In 2008/9 26,000 people in the UK relied on emergency food aid from a foodbank; which was 26,000 too many. By 2015 that figure is set to reach the truly shocking figure of half a million. Last year the largest foodbank organisation The Trussell Trust fed 130,000 people, including 20,000 children. While leading charity FareShare feeds 36,500 people a day through their network of 700 charities.

On the surface one of the causes of increased food poverty is obvious. The price of food is rocketing and last year food inflation in the UK was the highest in the EU outside Hungary. Over the past 5 years prices have gone up by 12% in real terms, with the cost of essentials like fruit, milk, cheese and eggs rising as much as 30%. This affects us all and last year put £233 onto the shopping bill for a family of two adults and two children.

Yet unsurprisingly Government figures show that lower-income households are being hit the hardest by price rises, now spending around 15.8% of their income on food — nearly 3% more than the average household.

Apply this to Jobseeker’s Allowance for a single adult (currently no more than £71 a week) and you are left with little over £1.50 a day for food. It just isn’t possible to eat healthily and properly on such a small amount.

One of the reasons I made the film is to end the myth that food poverty in the UK doesn’t really exist. Since I started talking to people about foodbanks and food poverty, I was shocked by the number of people who refuse to accept that this is a reality in Britain today.

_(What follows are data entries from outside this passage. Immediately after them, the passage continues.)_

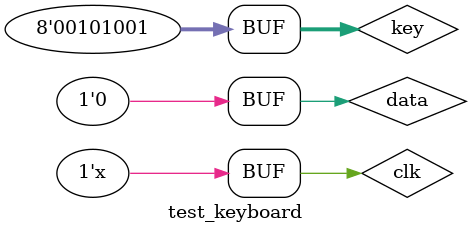
<source format=v>
`timescale 1ns / 1ps


module test_keyboard;

	// Inputs
	reg clk;
	reg data;
	reg [7:0] key;
	
	// Outputs
	wire [7:0] code;
	wire led0;

	// Instantiate the Unit Under Test (UUT)
	keyboard uut (
		.clk(clk), 
		.data(data), 
		.code(code), 
		.led0(led0)
	);
	
	initial begin
		// Initialize Inputs
		clk = 0;
		data = 0;

		key = 8'b00101001;
		 
		#10;
		#10 data = key[0];
		#10 data = key[1];
		#10 data = key[2];
		#10 data = key[3];
		#10 data = key[4];
		#10 data = key[5];
		#10 data = key[6];
		#10 data = key[7];
		
		// Wait 100 ns for global reset to finish
		#100;
        
		// Add stimulus here

	end
     
	always #5 clk = ~clk;
	
endmodule


</source>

All too easily I have had people dismiss food poverty as an affliction of the workless and idle, insinuating that it is a way of life only for those who choose it. Yet the reality couldn’t be more different. Most people who rely on food banks are there through no fault of their own.

Heartbreaking

I’ve visited a number of foodbanks and spoken to many users of the centre; their stories are heartbreaking.

In my film you hear from Patricia who until recently has been in work all of her life. She was in the same post as a book keeper for 22 years before she was made redundant in her mid 50s. In the last 13 months she has found just 2 months of work despite making hundreds of job applications. She is really struggling to get by.

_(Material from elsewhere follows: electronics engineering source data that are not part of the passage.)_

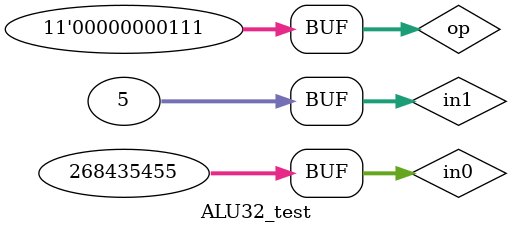
<source format=v>
`timescale 1ns / 1ps


module ALU32_test(

    );
    reg [10:0] op;
    reg [31:0] in0,in1;
    wire [31:0] out;
    wire carryout,overflow,zero;
    ALU32 alu(op,in0,in1,carryout,overflow,zero,out);
    initial
    begin
    //add
         op=11'b00000100000;        
         in0=32'hf2340000;
         in1=32'h80000000;
    #20  in0=32'h7fffffff;
         in1=32'h70000001;
    #20  in0=32'h7fffffff;
         in1=32'hf0000001;
    #20  in0=32'hffffffff;
         in1=32'h00000001;
    //addu          
    #20  op=11'b00000100001;   
         in0=32'hf2340000;
         in1=32'h80000000;
    #20  in0=32'h7fffffff;
         in1=32'h70000001;
    #20  in0=32'hffffffff;
         in1=32'h00000001;
    //sub    
    #20  op=11'b00000100010;        
         in0=32'h72340000;
         in1=32'h60000000;
    #20  in0=32'h7fffffff;
         in1=32'hf0000001;
    #20  in0=32'hf00fffff;
         in1=32'h7ffffff1;
    #20  in0=32'hffffffff;
         in1=32'hffffffff;
    #20  in0=32'hf0000000;
         in1=32'h0fffffff; 
    //subu
    #20  op=11'b00000100011;        
         in0=32'h72340000;
         in1=32'h60000000;
    #20  in0=32'h7fffffff;
         in1=32'hf0000001;
    #20  in0=32'hffffffff;
         in1=32'hffffffff;
    #20  in0=32'hf0000000;
         in1=32'h0fffffff; 
    //and
    #20  op=11'b00000100100;        
         in0=32'h72340000;
         in1=32'h60000000;
    #20  in0=32'h7fffffff;
         in1=32'h00000000; 
    //or
    #20  op=11'b00000100101;        
         in0=32'h00000000;
         in1=32'h00000000;
    #20  in0=32'h7fffffff;
         in1=32'hf0000001;
    //xor
    #20  op=11'b00000100110;        
         in0=32'ha0000000;
         in1=32'h50000000;
    #20  in0=32'h7fffffff;
         in1=32'hf0000001;
    //nor
    #20  op=11'b00000100111;        
         in0=32'h123451ff;
         in1=32'h60000000;
    #20  in0=32'h7fffffff;
         in1=32'hf0000001;
    //slt
    #20  op=11'b00000101010;        
         in0=32'h72340000;
         in1=32'hf0000000;
    #20  in0=32'h7000000f;
         in1=32'h7f000001;
    #20  in0=32'hf0001231;
         in1=32'h7ac34545;
    //sltu
    #20  op=11'b00000101011;        
         in0=32'h72340000;
         in1=32'hf0000000;
    #20  in0=32'h7000000f;
         in1=32'h7f000001;
    #20  in0=32'hf0001231;
         in1=32'h7ac34545;
    //shl
    #20  op=11'b00000000100;
         in0=32'hffffffff;
         in1=32'd5;
    //shr
    #20  op=11'b00000000110;
         in0=32'hffffffff;
         in1=32'd5;
    //sar
    #20  op=11'b00000000111;
         in0=32'hffffffff;
         in1=32'd3;
    #20  in0=32'h0fffffff;
         in1=32'd5;
    end
    
endmodule

</source>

I met a man just a week out of hospital after heart surgery and who’d had his benefits stopped while in hospital after a health visitor gave him a food voucher. He walked 9 miles to a foodbank having not eaten for 2 days.

A mother who was in a refuge for victims of domestic violence who was struggling to feed her 3 year old and the single dad who despite having two jobs couldn’t feed his 3 children because of having to pay for emergency repairs to his flat (his landlord refused to pay).

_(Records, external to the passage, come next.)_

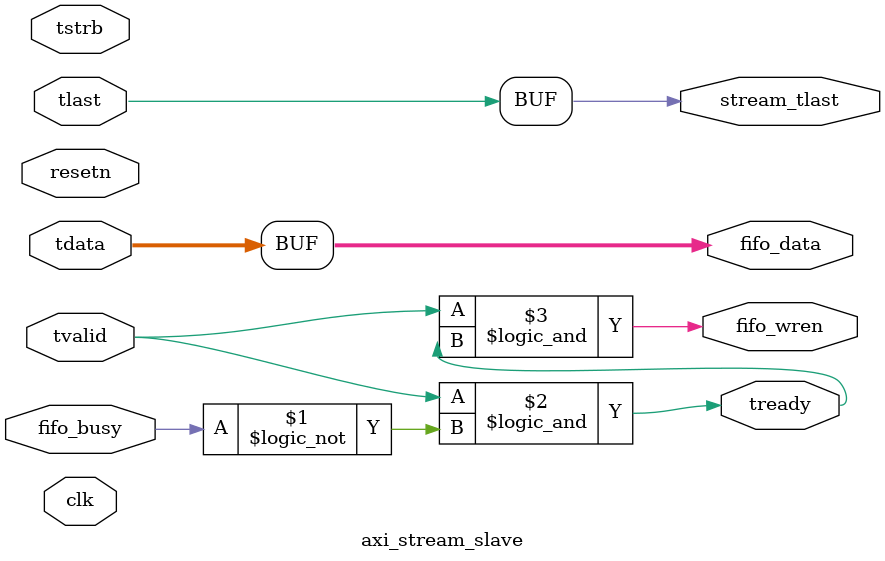
<source format=v>


module axi_stream_slave #(
	// Width of slave side bus
	parameter integer C_S_AXIS_TDATA_WIDTH = 32
)(
	input                                      clk,
	input                                      resetn,
	output                                     tready,
	input                                      tlast,
	input                                      tvalid,
	input [C_S_AXIS_TDATA_WIDTH - 1 : 0]       tdata,
	input [(C_S_AXIS_TDATA_WIDTH / 8) - 1 : 0] tstrb,

	input                                      fifo_busy,
	output                                     fifo_wren,
	output [C_S_AXIS_TDATA_WIDTH - 1 : 0]      fifo_data,

	output                                     stream_tlast
);

assign tready = tvalid && !fifo_busy;

assign fifo_wren = tvalid && tready;
assign fifo_data = tdata;
assign stream_tlast = tlast;

`ifdef FORMAL

`ifdef AXI_STREAM_SLAVE_FORMAL
`define ASSUME assume
`else
`define ASSUME assert
`endif

reg f_past_valid = 1'b0;

initial f_past_valid = 1'b0;

always @(posedge clk)
	f_past_valid <= 1'b1;

always @(*) begin
	if (!f_past_valid) begin
		`ASSUME(resetn);
	end
end

always @(posedge clk) begin
	if (f_past_valid) begin
		// only deassert "valid" after successful transfer
		if ($fell(tvalid)) begin
			`ASSUME($past(tready));
		end

		// only deassert "tlast" after a successful transfer
		if ($fell(tlast)) begin
			`ASSUME($past(tvalid && tready));
		end

		// (?) assert "tlast" at the same time as "valid"
		if ($rose(tlast)) begin
			`ASSUME($rose(tvalid));
		end

		// data must be stable while "valid" is active
		if ($past(tvalid && !tready)) begin
			`ASSUME($stable(tdata));
		end

		// only deassert "ready" after a successful transfer
		if ($fell(tready)) begin
			assert($past(tvalid));
		end
	end
end

always @(*) begin
	assert(fifo_wren == (tvalid && tready));
	assert(fifo_data == tdata);
	assert(stream_tlast == tlast);

	if (fifo_busy)
		assert(!tready);
end

`endif

endmodule

</source>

In my film I try to highlight that the cause of food poverty is more than just a side effect of increased unemployment. The Trusell Trust estimates that fewer than 5% of its foodbank users are homeless, finding that many are actually working families who are struggling to make ends meet. For many food poverty is the product of a toxic combination of low wages, austerity economics, spiralling food prices and lengthy delays to benefit payments, all of which should concern us.

As well as highlighting the fantastic work that many charities are doing to fight food poverty, stepping in because the Government refuses to help, I hope my film encourages more people to get involved with these organisations. That we have allowed a situation to develop where, in one of the world’s richest countries, people have to rely on foodbanks is scandalous.